#### RECORDS FOR THIS TASK ####
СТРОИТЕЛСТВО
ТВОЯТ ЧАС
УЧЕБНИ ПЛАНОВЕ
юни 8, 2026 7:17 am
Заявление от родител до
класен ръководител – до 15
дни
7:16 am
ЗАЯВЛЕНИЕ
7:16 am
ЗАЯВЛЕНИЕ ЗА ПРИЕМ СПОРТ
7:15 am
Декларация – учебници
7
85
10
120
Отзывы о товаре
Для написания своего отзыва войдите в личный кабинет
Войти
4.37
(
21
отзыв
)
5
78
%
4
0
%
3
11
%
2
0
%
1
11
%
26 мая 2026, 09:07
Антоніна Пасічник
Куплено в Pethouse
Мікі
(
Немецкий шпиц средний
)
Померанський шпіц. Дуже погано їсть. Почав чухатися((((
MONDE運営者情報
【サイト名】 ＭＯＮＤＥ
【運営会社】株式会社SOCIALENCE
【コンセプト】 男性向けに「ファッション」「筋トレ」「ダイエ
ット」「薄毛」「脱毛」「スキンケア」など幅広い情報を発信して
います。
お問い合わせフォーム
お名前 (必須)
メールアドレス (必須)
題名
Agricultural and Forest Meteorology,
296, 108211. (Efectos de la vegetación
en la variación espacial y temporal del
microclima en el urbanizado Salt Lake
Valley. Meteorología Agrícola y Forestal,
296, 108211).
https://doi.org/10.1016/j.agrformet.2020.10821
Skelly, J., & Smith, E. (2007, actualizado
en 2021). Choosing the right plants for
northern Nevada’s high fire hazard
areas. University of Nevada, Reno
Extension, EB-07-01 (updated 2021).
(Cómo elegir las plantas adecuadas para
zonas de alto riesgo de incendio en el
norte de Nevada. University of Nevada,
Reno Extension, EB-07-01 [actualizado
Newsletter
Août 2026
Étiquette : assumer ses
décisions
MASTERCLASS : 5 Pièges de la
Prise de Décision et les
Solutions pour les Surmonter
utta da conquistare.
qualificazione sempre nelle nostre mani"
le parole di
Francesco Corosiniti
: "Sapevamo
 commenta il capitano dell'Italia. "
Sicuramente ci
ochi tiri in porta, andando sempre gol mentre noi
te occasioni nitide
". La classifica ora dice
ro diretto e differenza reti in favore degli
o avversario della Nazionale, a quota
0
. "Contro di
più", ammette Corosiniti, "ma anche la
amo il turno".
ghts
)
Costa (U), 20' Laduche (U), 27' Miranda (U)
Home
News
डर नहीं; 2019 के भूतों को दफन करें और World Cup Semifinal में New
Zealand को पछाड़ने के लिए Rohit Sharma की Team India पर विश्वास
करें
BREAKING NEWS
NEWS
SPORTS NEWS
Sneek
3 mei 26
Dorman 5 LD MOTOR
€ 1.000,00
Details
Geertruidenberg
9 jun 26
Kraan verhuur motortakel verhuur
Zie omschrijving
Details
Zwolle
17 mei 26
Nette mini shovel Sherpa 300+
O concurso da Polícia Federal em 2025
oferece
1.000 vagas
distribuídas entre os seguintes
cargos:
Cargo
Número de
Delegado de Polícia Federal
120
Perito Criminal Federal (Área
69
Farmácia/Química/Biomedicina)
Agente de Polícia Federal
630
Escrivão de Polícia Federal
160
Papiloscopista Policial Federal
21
####
THE TASK: In the data above, repeat exactly each line from the first through the line that contains "Nette mini shovel Sherpa 300+", and give nothing else.

SOLUTION TO THIS TASK:
СТРОИТЕЛСТВО
ТВОЯТ ЧАС
УЧЕБНИ ПЛАНОВЕ
юни 8, 2026 7:17 am
Заявление от родител до
класен ръководител – до 15
дни
7:16 am
ЗАЯВЛЕНИЕ
7:16 am
ЗАЯВЛЕНИЕ ЗА ПРИЕМ СПОРТ
7:15 am
Декларация – учебници
7
85
10
120
Отзывы о товаре
Для написания своего отзыва войдите в личный кабинет
Войти
4.37
(
21
отзыв
)
5
78
%
4
0
%
3
11
%
2
0
%
1
11
%
26 мая 2026, 09:07
Антоніна Пасічник
Куплено в Pethouse
Мікі
(
Немецкий шпиц средний
)
Померанський шпіц. Дуже погано їсть. Почав чухатися((((
MONDE運営者情報
【サイト名】 ＭＯＮＤＥ
【運営会社】株式会社SOCIALENCE
【コンセプト】 男性向けに「ファッション」「筋トレ」「ダイエ
ット」「薄毛」「脱毛」「スキンケア」など幅広い情報を発信して
います。
お問い合わせフォーム
お名前 (必須)
メールアドレス (必須)
題名
Agricultural and Forest Meteorology,
296, 108211. (Efectos de la vegetación
en la variación espacial y temporal del
microclima en el urbanizado Salt Lake
Valley. Meteorología Agrícola y Forestal,
296, 108211).
https://doi.org/10.1016/j.agrformet.2020.10821
Skelly, J., & Smith, E. (2007, actualizado
en 2021). Choosing the right plants for
northern Nevada’s high fire hazard
areas. University of Nevada, Reno
Extension, EB-07-01 (updated 2021).
(Cómo elegir las plantas adecuadas para
zonas de alto riesgo de incendio en el
norte de Nevada. University of Nevada,
Reno Extension, EB-07-01 [actualizado
Newsletter
Août 2026
Étiquette : assumer ses
décisions
MASTERCLASS : 5 Pièges de la
Prise de Décision et les
Solutions pour les Surmonter
utta da conquistare.
qualificazione sempre nelle nostre mani"
le parole di
Francesco Corosiniti
: "Sapevamo
 commenta il capitano dell'Italia. "
Sicuramente ci
ochi tiri in porta, andando sempre gol mentre noi
te occasioni nitide
". La classifica ora dice
ro diretto e differenza reti in favore degli
o avversario della Nazionale, a quota
0
. "Contro di
più", ammette Corosiniti, "ma anche la
amo il turno".
ghts
)
Costa (U), 20' Laduche (U), 27' Miranda (U)
Home
News
डर नहीं; 2019 के भूतों को दफन करें और World Cup Semifinal में New
Zealand को पछाड़ने के लिए Rohit Sharma की Team India पर विश्वास
करें
BREAKING NEWS
NEWS
SPORTS NEWS
Sneek
3 mei 26
Dorman 5 LD MOTOR
€ 1.000,00
Details
Geertruidenberg
9 jun 26
Kraan verhuur motortakel verhuur
Zie omschrijving
Details
Zwolle
17 mei 26
Nette mini shovel Sherpa 300+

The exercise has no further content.